COLUMBIA, S.C. (AP) _ Hurricane Andrew’s devastation at first will mean an economic boom in hard- hit areas, then a bust, say economists who studied Hugo’s aftermath in South Carolina.

″If they are not careful, they’ll say the economy is great, business is booming. Then all of the sudden everything will drop off,″ Douglas P. Woodward, an economist at the University of South Carolina, said Thursday.

Hurricane Andrew has left hundreds of thousands homeless in Florida and Louisiana and caused damage estimated at $20 billion to $30 billion in Florida alone. In South Carolina, Hugo in 1989 left 29 dead and $5.9 billion in damage.

A report by USC’s Business School concluded that Hugo added $360.6 million to South Carolina’s construction industry in the 1 1/2 years after the hurricane, primarily from a flood of reconstruction work.
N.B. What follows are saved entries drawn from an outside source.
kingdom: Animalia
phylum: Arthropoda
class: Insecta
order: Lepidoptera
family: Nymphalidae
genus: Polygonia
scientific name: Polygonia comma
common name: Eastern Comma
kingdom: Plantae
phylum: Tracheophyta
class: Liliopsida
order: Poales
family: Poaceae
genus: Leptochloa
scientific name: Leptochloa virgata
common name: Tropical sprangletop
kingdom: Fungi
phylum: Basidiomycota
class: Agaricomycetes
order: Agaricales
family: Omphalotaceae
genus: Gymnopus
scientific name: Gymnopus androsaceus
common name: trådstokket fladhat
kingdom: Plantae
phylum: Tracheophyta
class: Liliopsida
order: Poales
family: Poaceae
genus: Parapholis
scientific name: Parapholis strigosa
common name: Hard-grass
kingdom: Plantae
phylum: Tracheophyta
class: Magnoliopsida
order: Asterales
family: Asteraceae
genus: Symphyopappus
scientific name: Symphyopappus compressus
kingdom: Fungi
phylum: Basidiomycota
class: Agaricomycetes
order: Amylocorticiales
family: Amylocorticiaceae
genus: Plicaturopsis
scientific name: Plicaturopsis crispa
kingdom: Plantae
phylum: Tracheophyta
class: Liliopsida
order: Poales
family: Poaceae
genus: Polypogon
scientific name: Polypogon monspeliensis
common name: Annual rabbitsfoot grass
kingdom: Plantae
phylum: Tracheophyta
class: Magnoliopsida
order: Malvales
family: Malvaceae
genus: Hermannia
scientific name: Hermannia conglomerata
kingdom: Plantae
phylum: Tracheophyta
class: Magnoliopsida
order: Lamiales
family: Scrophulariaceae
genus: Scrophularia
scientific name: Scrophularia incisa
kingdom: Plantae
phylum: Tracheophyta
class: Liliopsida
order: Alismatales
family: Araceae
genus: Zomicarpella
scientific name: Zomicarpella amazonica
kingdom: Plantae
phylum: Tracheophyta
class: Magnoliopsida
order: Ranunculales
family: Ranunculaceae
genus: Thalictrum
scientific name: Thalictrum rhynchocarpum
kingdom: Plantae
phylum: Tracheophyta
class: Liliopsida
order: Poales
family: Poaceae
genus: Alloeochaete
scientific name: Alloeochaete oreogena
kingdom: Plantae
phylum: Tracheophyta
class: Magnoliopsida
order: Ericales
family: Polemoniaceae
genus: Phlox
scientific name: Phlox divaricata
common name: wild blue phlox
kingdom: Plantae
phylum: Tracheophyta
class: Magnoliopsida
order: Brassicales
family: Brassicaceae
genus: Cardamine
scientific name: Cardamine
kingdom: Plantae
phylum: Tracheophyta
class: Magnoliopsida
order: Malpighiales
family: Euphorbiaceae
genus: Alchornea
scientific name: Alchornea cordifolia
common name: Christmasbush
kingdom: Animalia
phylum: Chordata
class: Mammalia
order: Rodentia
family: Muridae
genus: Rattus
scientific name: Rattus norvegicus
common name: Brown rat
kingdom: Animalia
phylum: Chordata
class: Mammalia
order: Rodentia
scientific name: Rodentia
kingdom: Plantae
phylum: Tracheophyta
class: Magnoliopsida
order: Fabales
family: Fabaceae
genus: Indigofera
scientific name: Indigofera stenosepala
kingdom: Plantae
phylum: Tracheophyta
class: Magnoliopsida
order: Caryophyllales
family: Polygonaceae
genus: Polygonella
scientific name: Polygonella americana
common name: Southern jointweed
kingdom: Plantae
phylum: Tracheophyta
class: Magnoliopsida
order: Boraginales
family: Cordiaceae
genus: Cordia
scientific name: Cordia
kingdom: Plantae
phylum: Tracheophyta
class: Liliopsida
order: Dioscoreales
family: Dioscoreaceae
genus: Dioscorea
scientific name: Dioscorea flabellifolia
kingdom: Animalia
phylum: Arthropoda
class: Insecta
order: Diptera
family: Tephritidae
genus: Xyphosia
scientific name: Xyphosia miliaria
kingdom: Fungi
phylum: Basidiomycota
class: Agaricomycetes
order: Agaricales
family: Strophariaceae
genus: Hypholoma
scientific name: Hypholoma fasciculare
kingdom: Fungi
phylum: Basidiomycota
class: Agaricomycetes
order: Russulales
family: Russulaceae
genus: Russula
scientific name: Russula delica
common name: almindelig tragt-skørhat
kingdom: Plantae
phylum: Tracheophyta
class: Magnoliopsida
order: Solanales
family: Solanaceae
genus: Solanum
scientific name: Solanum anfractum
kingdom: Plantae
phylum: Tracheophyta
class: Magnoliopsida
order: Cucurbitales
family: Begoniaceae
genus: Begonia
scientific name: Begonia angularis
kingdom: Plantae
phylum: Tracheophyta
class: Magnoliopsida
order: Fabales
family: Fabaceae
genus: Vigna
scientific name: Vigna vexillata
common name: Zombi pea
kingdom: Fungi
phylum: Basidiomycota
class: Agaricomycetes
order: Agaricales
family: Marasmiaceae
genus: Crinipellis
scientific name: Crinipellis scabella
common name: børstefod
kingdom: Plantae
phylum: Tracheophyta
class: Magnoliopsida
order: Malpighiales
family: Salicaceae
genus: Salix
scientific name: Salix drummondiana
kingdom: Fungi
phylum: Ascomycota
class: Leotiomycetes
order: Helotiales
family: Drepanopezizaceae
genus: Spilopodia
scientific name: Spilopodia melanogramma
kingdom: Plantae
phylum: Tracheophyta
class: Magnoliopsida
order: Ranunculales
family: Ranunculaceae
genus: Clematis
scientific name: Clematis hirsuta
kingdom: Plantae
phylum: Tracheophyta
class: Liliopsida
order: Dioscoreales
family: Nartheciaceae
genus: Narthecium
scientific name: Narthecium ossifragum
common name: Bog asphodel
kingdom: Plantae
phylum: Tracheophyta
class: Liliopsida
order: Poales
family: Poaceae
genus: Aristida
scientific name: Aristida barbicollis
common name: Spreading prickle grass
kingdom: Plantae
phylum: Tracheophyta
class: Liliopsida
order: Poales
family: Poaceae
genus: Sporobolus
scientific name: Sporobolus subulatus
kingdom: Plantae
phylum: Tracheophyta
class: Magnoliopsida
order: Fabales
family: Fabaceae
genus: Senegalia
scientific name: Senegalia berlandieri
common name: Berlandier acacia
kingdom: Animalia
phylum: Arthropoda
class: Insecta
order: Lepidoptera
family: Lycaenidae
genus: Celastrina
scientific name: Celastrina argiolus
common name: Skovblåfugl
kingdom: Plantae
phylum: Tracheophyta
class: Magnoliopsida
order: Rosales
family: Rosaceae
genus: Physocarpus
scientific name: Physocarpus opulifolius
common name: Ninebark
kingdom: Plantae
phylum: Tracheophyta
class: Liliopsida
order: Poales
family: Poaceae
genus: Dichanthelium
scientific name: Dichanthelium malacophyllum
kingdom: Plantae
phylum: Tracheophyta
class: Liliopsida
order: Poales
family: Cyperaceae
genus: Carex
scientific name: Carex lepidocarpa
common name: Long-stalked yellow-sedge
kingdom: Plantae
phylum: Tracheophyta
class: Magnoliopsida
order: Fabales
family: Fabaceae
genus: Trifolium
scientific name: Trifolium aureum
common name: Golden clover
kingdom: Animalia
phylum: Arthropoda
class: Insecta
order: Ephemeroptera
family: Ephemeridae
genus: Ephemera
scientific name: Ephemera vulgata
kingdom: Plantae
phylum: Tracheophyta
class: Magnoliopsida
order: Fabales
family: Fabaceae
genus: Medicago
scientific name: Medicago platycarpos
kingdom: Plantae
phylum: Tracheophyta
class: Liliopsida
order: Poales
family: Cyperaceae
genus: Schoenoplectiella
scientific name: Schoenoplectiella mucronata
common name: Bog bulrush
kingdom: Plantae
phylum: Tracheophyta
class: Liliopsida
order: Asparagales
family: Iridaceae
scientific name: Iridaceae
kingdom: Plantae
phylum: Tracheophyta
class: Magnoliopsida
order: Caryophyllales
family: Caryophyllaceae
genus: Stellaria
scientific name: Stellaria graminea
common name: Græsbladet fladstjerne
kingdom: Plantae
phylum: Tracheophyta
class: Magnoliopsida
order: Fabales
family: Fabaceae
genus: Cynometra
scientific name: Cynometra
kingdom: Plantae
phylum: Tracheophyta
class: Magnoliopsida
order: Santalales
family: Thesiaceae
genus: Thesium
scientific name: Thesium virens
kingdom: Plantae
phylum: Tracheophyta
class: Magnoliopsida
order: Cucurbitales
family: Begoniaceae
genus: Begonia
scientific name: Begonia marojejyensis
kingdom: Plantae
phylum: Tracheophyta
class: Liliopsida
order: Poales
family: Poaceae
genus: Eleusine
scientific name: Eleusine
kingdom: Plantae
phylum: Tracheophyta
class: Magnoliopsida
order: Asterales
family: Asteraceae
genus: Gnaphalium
″You can’t ever think that disaster is a good thing because it creates jobs, but that’s what it does,″ Woodward said. ″It’s like a God-given make- work project.″

On the other hand, construction work that would normally have been done two or three years down the road is completed right after the hurricane, leaving an ″aftershock″ of inactivity later, Woodward said.

South Carolina budget forecasters got caught in the trap, he said. They painted an overly rosy picture of the state’s revenue collections. This year, reality set in and the state has cut its budget by $202 million.

Woodward said Florida’s agriculture is likely to rebound more quickly than South Carolina’s timber industry, hard hit by Hugo.